她记得调任云南华坪县中心学校教书时,第一次目睹贫穷带来的苦难:有学生没钱置办衣服,冬天穿着一两块钱的塑料凉鞋;有学生买不起饭,晚上抓一把米放到热水瓶,作为第二天的早餐;还有家长来教书费,拼拼凑凑在桌上洒了一把,最大金额的5角,总共不到50元,“我就这些了,有了还给你送来。”
张桂梅常自掏腰包带学生下馆子,帮他们交学费、添置衣服和被子。1997年4月,张桂梅被诊断出患有子宫肌瘤,腹腔中长了一颗2公斤大的肿瘤。
从医院到学校10分钟的路程,张桂梅走了40分钟。为带好毕业班,张桂梅坚持上课,把学生送进考场再住院。有一天,张桂梅突然喘不上气,有老师顶着风雨为她找氧气袋。有学生家长在山里采野灵芝,用机器磨成粉,拌在饭里送给她吃,还有学生去山里采摘野核桃给她。

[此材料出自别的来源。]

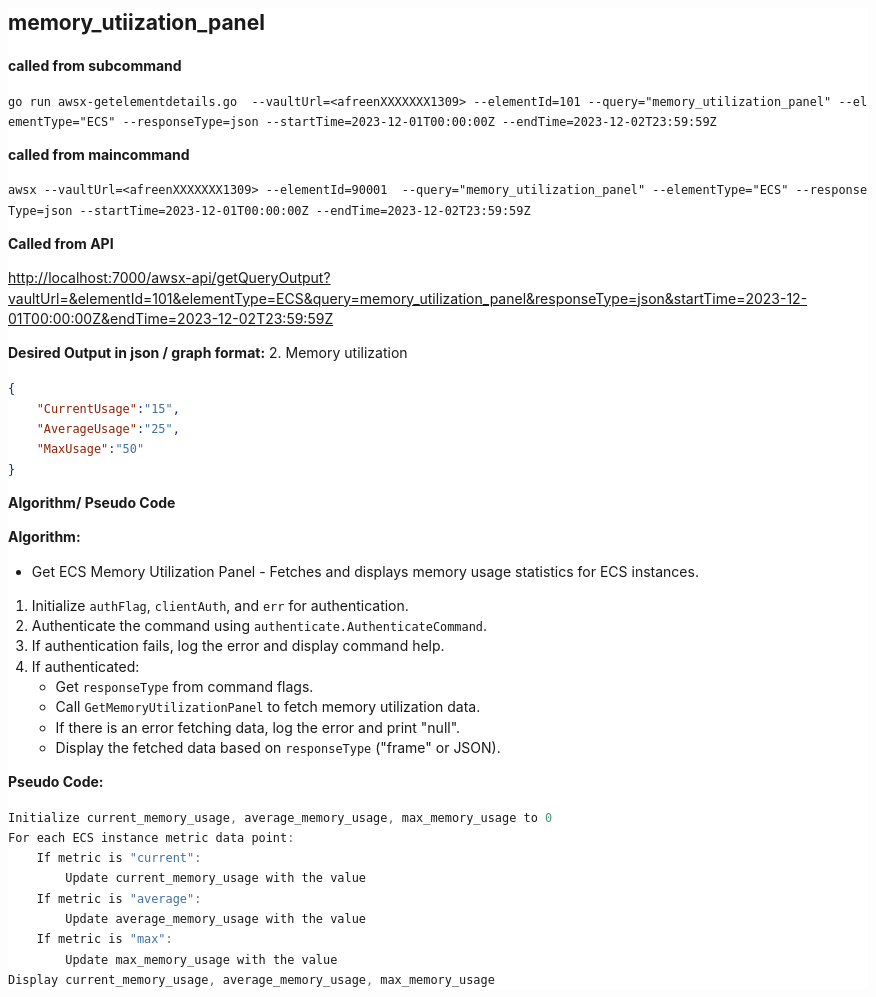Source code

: ## memory_utiization_panel


**called from subcommand**
```shell
go run awsx-getelementdetails.go  --vaultUrl=<afreenXXXXXXX1309> --elementId=101 --query="memory_utilization_panel" --elementType="ECS" --responseType=json --startTime=2023-12-01T00:00:00Z --endTime=2023-12-02T23:59:59Z
```

**called from maincommand**
```shell
awsx --vaultUrl=<afreenXXXXXXX1309> --elementId=90001  --query="memory_utilization_panel" --elementType="ECS" --responseType=json --startTime=2023-12-01T00:00:00Z --endTime=2023-12-02T23:59:59Z
```

**Called from API**

[http://localhost:7000/awsx-api/getQueryOutput?vaultUrl=<afreenXXXX>&elementId=101&elementType=ECS&query=memory_utilization_panel&responseType=json&startTime=2023-12-01T00:00:00Z&endTime=2023-12-02T23:59:59Z](http://localhost:7000/awsx-api/getQueryOutput?vaultUrl=<afreenXXXX>&elementId=101&elementType=ECS&query=memory_utilization_panel&responseType=json&startTime=2023-12-01T00:00:00Z&endTime=2023-12-02T23:59:59Z)



**Desired Output in json / graph format:**
2.  Memory utilization
```json
{
    "CurrentUsage":"15",
    "AverageUsage":"25",
	"MaxUsage":"50"
}
```
**Algorithm/ Pseudo Code**

**Algorithm:**
- Get ECS Memory Utilization Panel - Fetches and displays memory usage statistics for ECS instances.

1. Initialize `authFlag`, `clientAuth`, and `err` for authentication.
2. Authenticate the command using `authenticate.AuthenticateCommand`.
3. If authentication fails, log the error and display command help.
4. If authenticated:
    - Get `responseType` from command flags.
    - Call `GetMemoryUtilizationPanel` to fetch memory utilization data.
    - If there is an error fetching data, log the error and print "null".
    - Display the fetched data based on `responseType` ("frame" or JSON).

**Pseudo Code:**
```go
Initialize current_memory_usage, average_memory_usage, max_memory_usage to 0
For each ECS instance metric data point:
    If metric is "current":
        Update current_memory_usage with the value
    If metric is "average":
        Update average_memory_usage with the value
    If metric is "max":
        Update max_memory_usage with the value
Display current_memory_usage, average_memory_usage, max_memory_usage
```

山里的妇女们为了给她治病捐款,10元、5元……县长对她说,我们这个地方再穷,都会把你的病治好。“所以我就留在这儿了。”张桂梅说。
2001年,华坪县儿童之家福利院成立,捐助方指定让张桂梅担任院长,丈夫去世、无儿无女的张桂梅答应了。她发现,每一个孤儿背后都有一个悲剧性的母亲,有杀死家暴丈夫获刑的母亲,有因重男轻女陋习导致分娩死亡的母亲,有与丈夫感情不和离家出走的母亲。
这让张桂梅意识到,贫困的女孩成为贫困的母亲,贫困的母亲又将养育贫困的下一代,“恶性循环一直存在。”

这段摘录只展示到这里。